The investigating law enforcement officer will hand over the results of their investigation to the prosecuting attorney in the appropriate county. The county prosecutes all violations of state law. Law enforcement investigates both municipal infractions (violations of city ordinances) and state offenses. However, the district attorney’s office only prosecutes state felony and misdemeanor offenses whereas a city prosecutor will prosecute violations of city ordinances. Generally, charges are handled in the county where the alleged crime is thought to have occurred. The district attorney’s office will evaluate law enforcement’s investigation to decide if sufficient probable cause exists to file a criminal complaint. The complaint is the legal declaration which showcases the crime(s) the person of interest is accused to have committed.
The district attorney’s office will concurrently file the proper documents requesting a judge to issue an arrest warrant for the person of interest. Arrest warrants and search warrants are similar, but an arrest warrant names which person should be taken into custody by law enforcement. A district attorney cannot issue an arrest warrant without a judge first signing off on it. An arrest warrant without a judge’s signature is not effective. The district attorney will usually submit a written pleading which lays out the evidence obtained during law enforcement’s investigation in order to show probable cause. The burden of proof that the district attorney’s office has to meet here is very low as it only requires a “reasonable ground for belief of guilt,” as the Supreme Court held in Maryland v. Pringle. Most district attorneys will easily meet this threshold of showcasing probable cause and therefore succeed in obtaining an arrest warrant.
“Discretion to file” is a unique element of the United States’ criminal justice system, and it gives the capability to the prosecuting attorney’s office to refrain from filing otherwise permissible criminal charges. This capability is also titled “prosecutorial discretion.” The Kansas Court of Appeals held in State v. Cope that the district attorney “has sole discretion to determine whom to charge, what charges to file and pursue, and what punishment to seek.” Essentially, the district attorney is the only one who can decide whether or not to charge an individual with a crime.
Unfortunately, this authority can be abused. Identifying this, section 22-2301(2) grants the authority to judges to mandate prosecuting attorneys to commence criminal proceedings in “extreme cases.” Kansas law also permits a grand jury to file a criminal complaint itself and direct the prosecuting attorney’s office to proceed with charging an individual. The previous exceptions are rarely implemented. Normally, district attorneys will prosecute almost all of the alleged crimes presented to them. A case will be brought unless the evidence is overly insufficient and such insufficiency is evident from the law enforcement’s investigatory period.
From Suspect to Defendant
Upon criminal charges being filed, the person of interest is labeled a defendant. This is more than mere semantics; this label leads to severe ramifications for the suspect. A charge being filed reduces the number of avenues available to dispose of the case. There are differences between an investigation and a filed complaint. One difference is that a complaint conceives a criminal case that is then a matter of public record. Thus, any member of the public, including friends, employers, or family, can locate records of the suspect and the charges which were filed. Another difference is that upon a case being filed, it can be terminated in four ways: by the state, by the court, by a plea deal, or by a trial. Note, the defendant has no avenue of quickly terminating the case without using legal means to be granted a dismissal.

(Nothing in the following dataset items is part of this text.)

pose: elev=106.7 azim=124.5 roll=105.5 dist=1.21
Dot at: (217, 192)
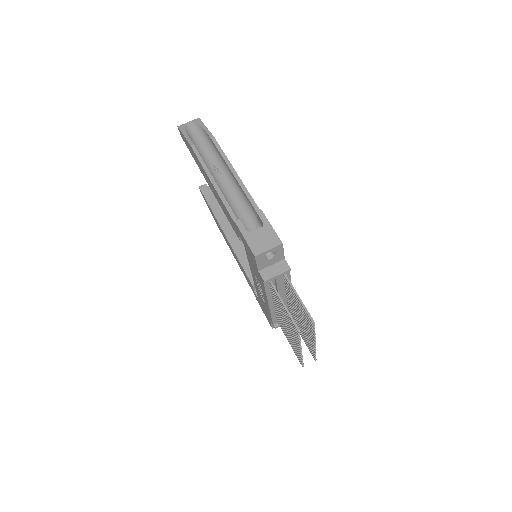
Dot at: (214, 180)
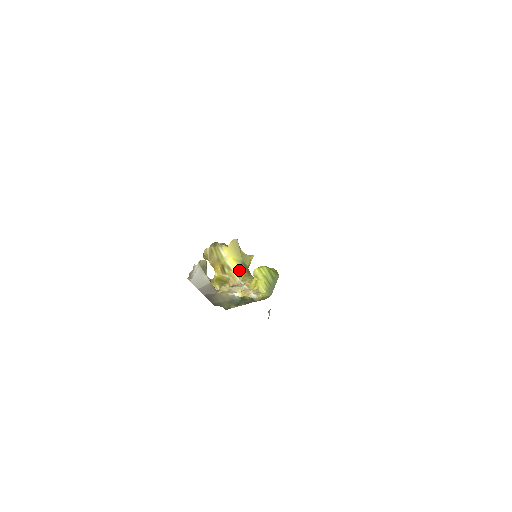
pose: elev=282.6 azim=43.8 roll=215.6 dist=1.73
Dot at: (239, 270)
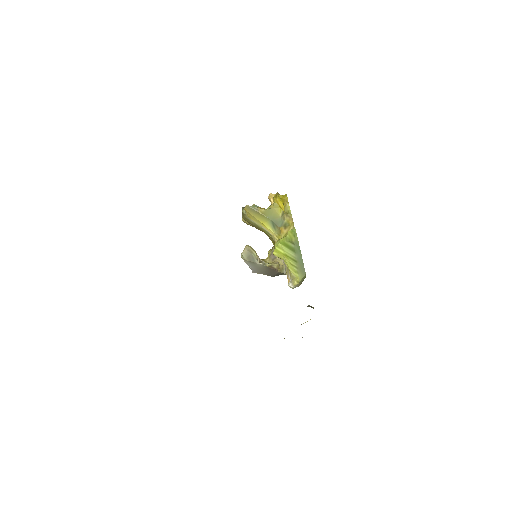
Dot at: (275, 235)
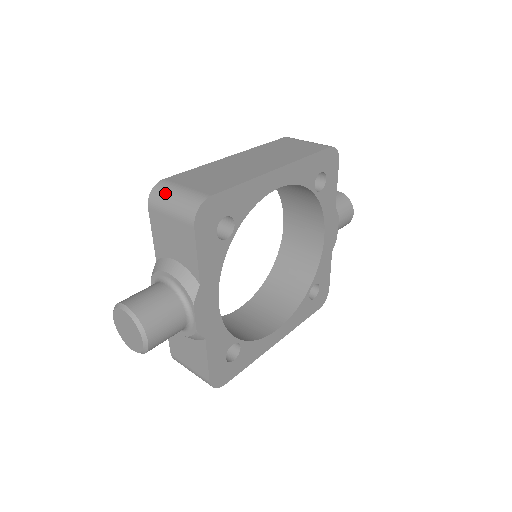
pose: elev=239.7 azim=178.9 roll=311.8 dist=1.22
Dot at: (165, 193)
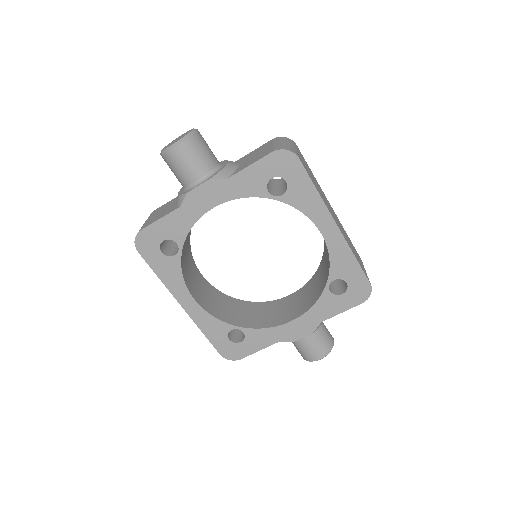
Dot at: (288, 141)
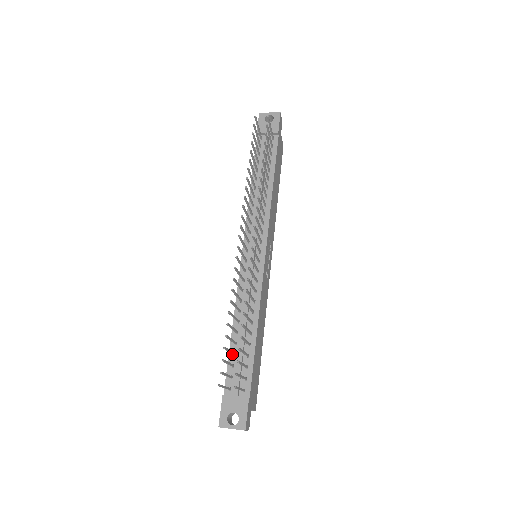
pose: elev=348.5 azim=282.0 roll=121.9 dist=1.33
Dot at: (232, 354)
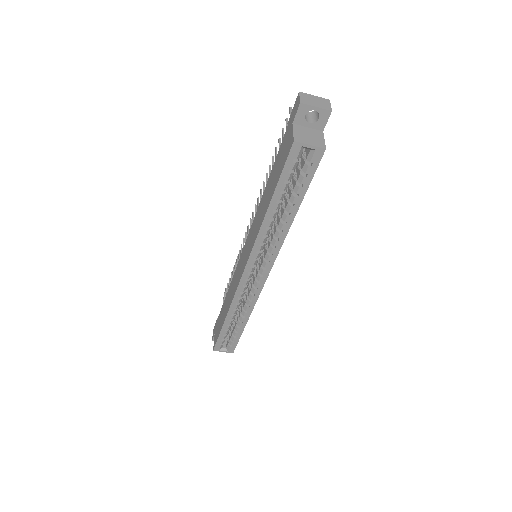
Dot at: occluded
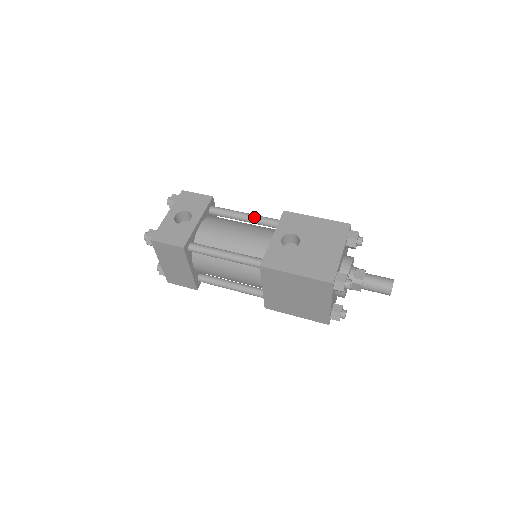
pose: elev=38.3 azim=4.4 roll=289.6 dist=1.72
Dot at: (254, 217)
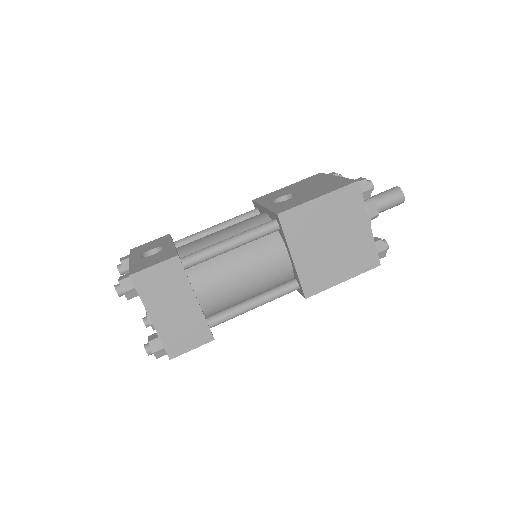
Dot at: (228, 220)
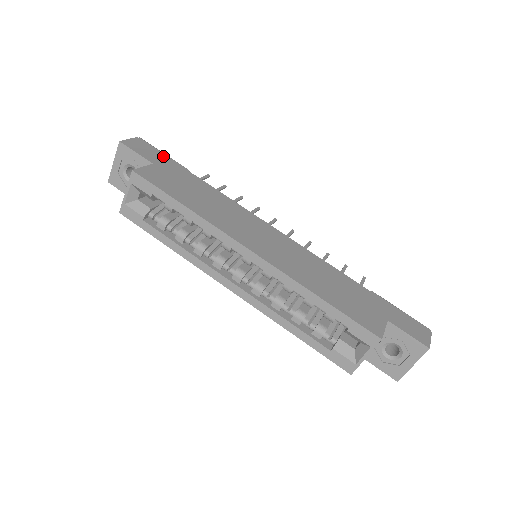
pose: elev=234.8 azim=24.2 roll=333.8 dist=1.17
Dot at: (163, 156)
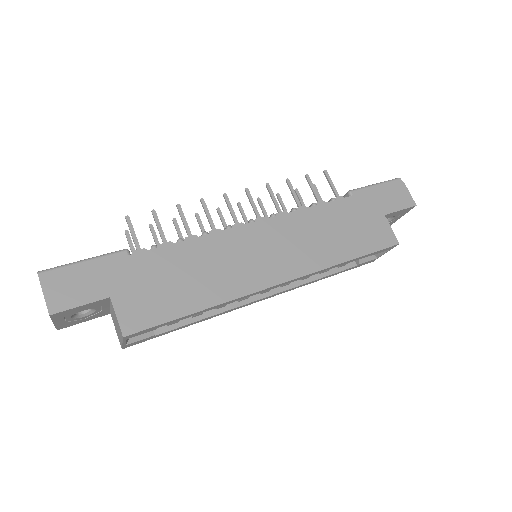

Limitations of Filing Charges
The more time which passes before a district attorney files charges, the more “stale” the case becomes. On example is that witnesses tend to move across the country, pass away, or lose their memory of the event. This delay in filing charges can hinder both the state and the defendant. Identifying this, Kansas has placed a statute of limitations for the majority of crimes. A statute of limitation is a time limit upon which a prosecuting attorney’s office can file a criminal complaint on an individual. If this time limit “expires,” the person of interest can no longer be prosecuted for that crime.
Kansas has no statute of limitations for murder. However, the Fourteenth Amendment’s Due Process Clause prevents a district attorney from delaying charges in bad faith. For instance, imagine a woman suspected of murder, but law enforcement’s investigation unveils that four older acquaintances of the woman state she was with them when the homicide happened. The prosecuting attorney declines to file charges at that time. Twenty years pass and the last of the acquaintances passes away and on that day, the murder charge is filed against the woman, although no new evidence or information has been found on the case. The Due Process Clause would most likely prohibit the prosecution due to the district attorney clearly waiting for the accused’s defense to “go cold.”